═════ Supplied information ═════

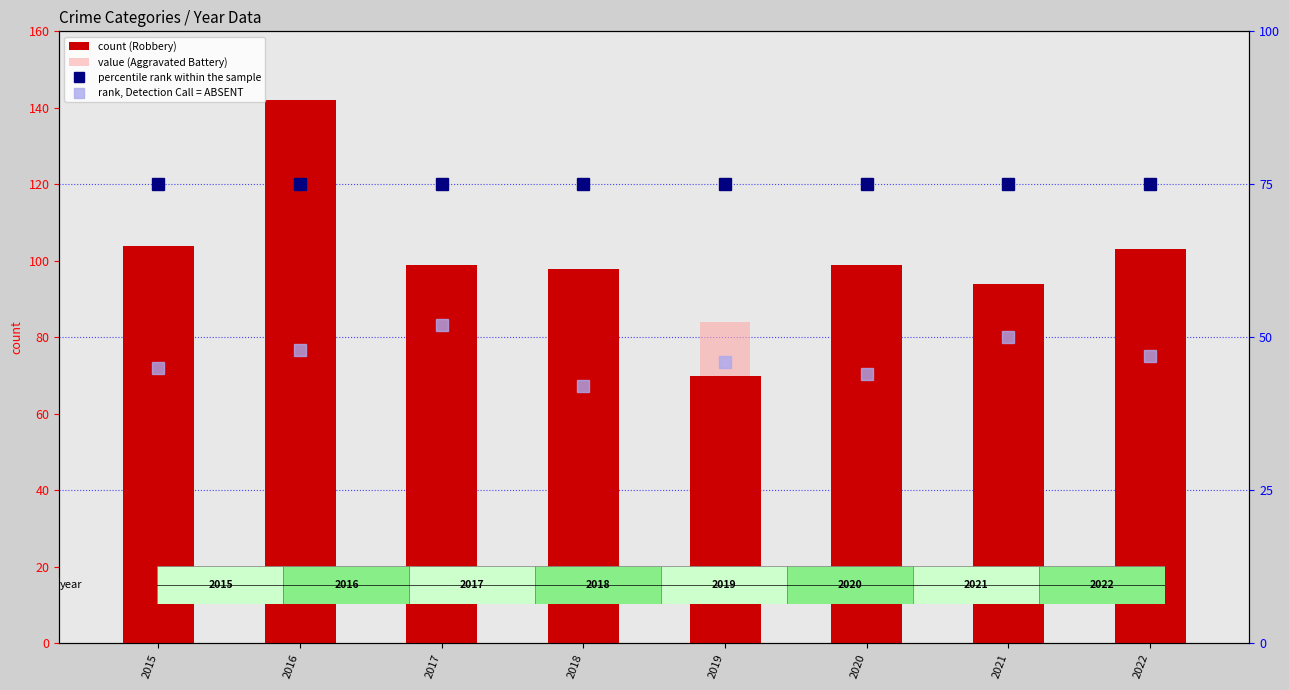

Reading left to right, what are all the values shown in this chart?

count (Robbery): 2015=104	2016=142	2017=99	2018=98	2019=70	2020=99	2021=94	2022=103
value (Aggravated Battery): 2015=60	2016=88	2017=77	2018=68	2019=84	2020=80	2021=67	2022=69
percentile rank within the sample: 2015=75	2016=75	2017=75	2018=75	2019=75	2020=75	2021=75	2022=75
rank, Detection Call = ABSENT: 2015=45	2016=48	2017=52	2018=42	2019=46	2020=44	2021=50	2022=47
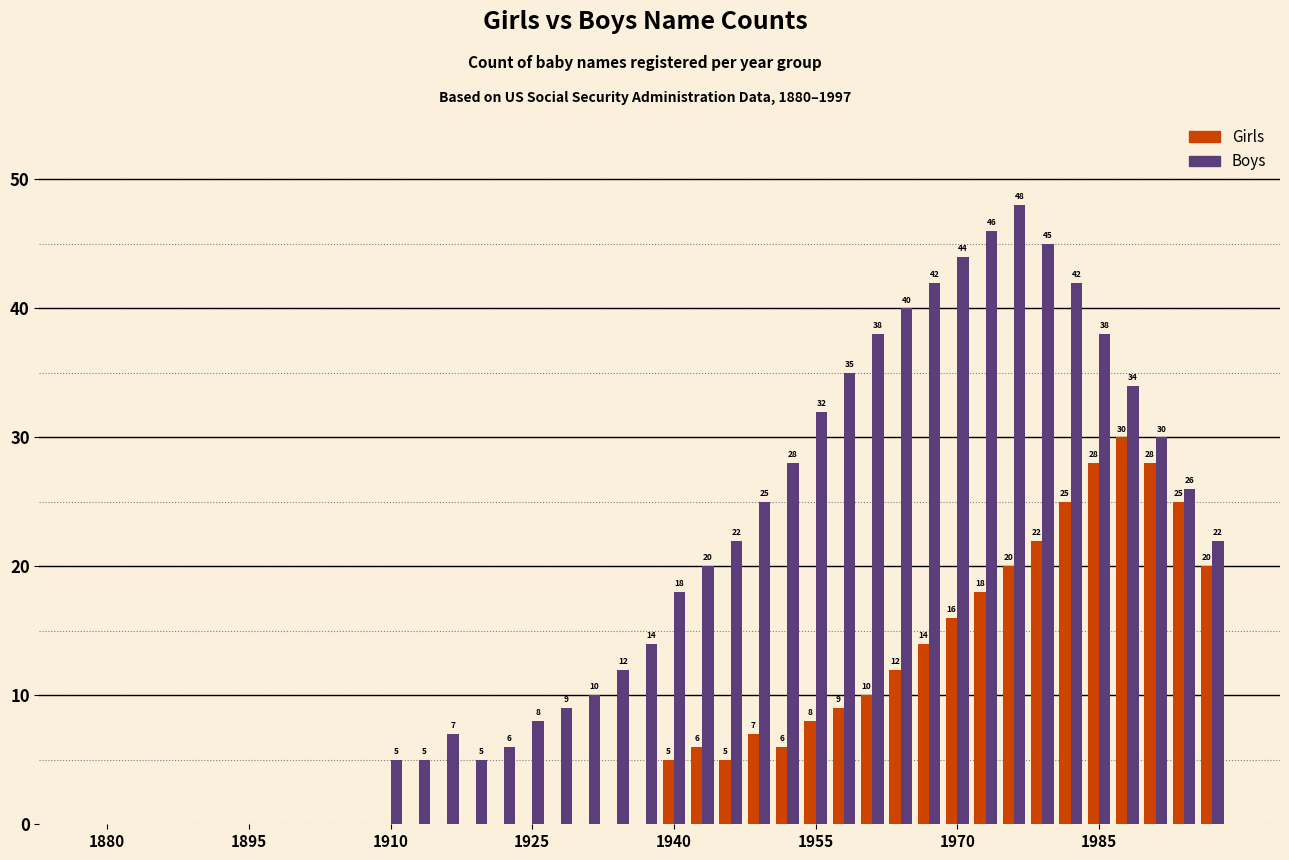

Which series has the largest total across all categories?

Boys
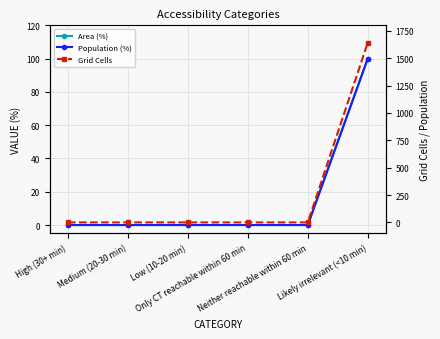

The value of Area (%) at Neither reachable within 60 min is -70. True or false?

False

═════

**Task item**
Render the material as a JSON list of strings, one string per line, with blank lines dropped. Leave out the pictures.

**Output**
[
  "Reading left to right, what are all the values shown in this chart?",
  "count (Robbery): 2015=104\t2016=142\t2017=99\t2018=98\t2019=70\t2020=99\t2021=94\t2022=103",
  "value (Aggravated Battery): 2015=60\t2016=88\t2017=77\t2018=68\t2019=84\t2020=80\t2021=67\t2022=69",
  "percentile rank within the sample: 2015=75\t2016=75\t2017=75\t2018=75\t2019=75\t2020=75\t2021=75\t2022=75",
  "rank, Detection Call = ABSENT: 2015=45\t2016=48\t2017=52\t2018=42\t2019=46\t2020=44\t2021=50\t2022=47",
  "Which series has the largest total across all categories?",
  "Boys",
  "The value of Area (%) at Neither reachable within 60 min is -70. True or false?",
  "False"
]